C’era una situazione altamente critica a bordo della nave. Lo ha testimoniato lo psicologo di Emergency al processo contro Salvini.
Una situazione potenzialmente esplosiva che poteva essere innescata da varie “micce”. Come la stanchezza, lo stillicidio dei giorni passati a terra sul ponte, i traumi subiti.
Molti dei 147 migranti a bordo della Open Arms, la nave che nell’agosto del 2019 attese giorni prima di poter sbarcare in territorio italiano, presentavano una sintomatologia di “disturbo da stress post traumatico”.
Lo afferma Alessandro Di Benedetto, psicologo di Emergency. È stato il primo teste ascoltato nell’udienza del processo Open Arms a carico di Matteo Salvini, all’epoca ministro dell’Interno, accusato di sequestro di persona e rifiuto d’atti d’ufficio. Presente in aula il segretario della Lega.
Una situazione “borderline”
“Erano persone che avevano vissuto esperienze di torture, donne abusate ripetutamente, alcune in stato di gravidanza, gravidanze frutto di abusi”. Lo psicologo ha risposto così alle domande del pubblico ministero Giorgia Righi. “Alcuni avevano reazioni emotive di rabbia incontrollata“, ha aggiunto Di Benedetto.

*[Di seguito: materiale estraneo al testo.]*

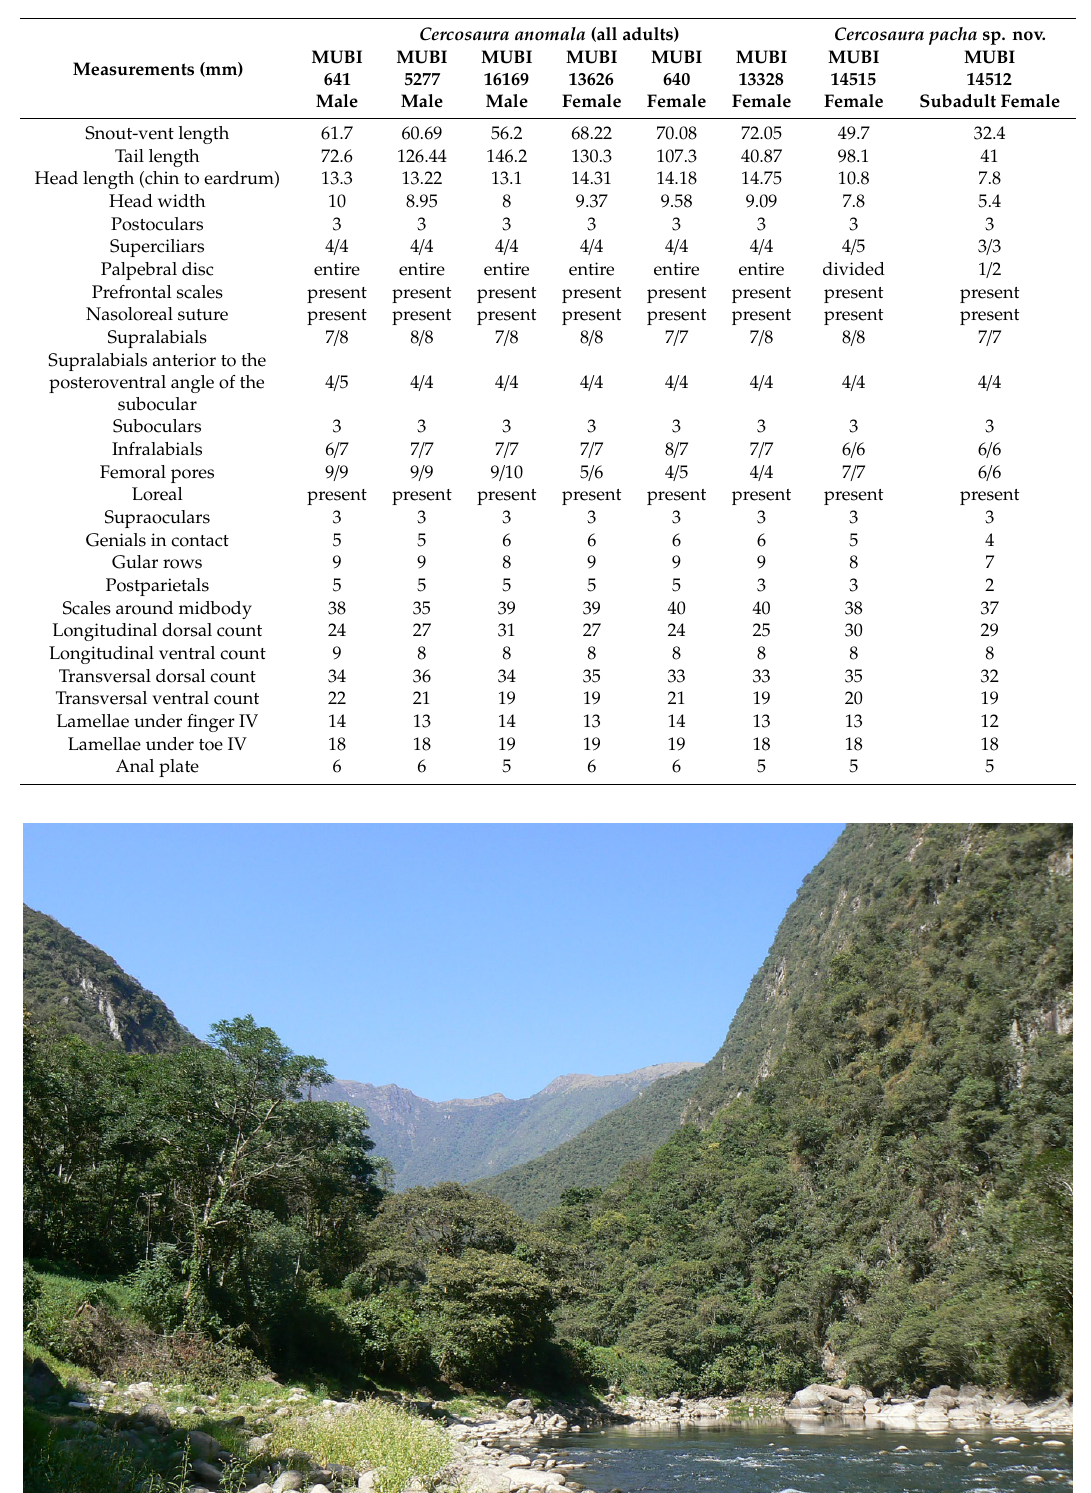
Table 5. Morphometric measurements and pholidosis of Cercosaura anomala and C. pacha sp. nov.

Sulla Open Arms, dove lo psicologo salì per la prima volta il 13 agosto, c’era una “situazione borderline”. Le persone a bordo, ha spiegato, passavano “da una situazione esplosiva a una di ottundimento. C’erano pazienti che collassavano, che avevano una sintomatologia ansioso-depressiva. La condizione a bordo era di innesco: qualunque evento poteva riattivare una sorta di ritraumatizzazione”, ha concluso lo psicologo di Emergency.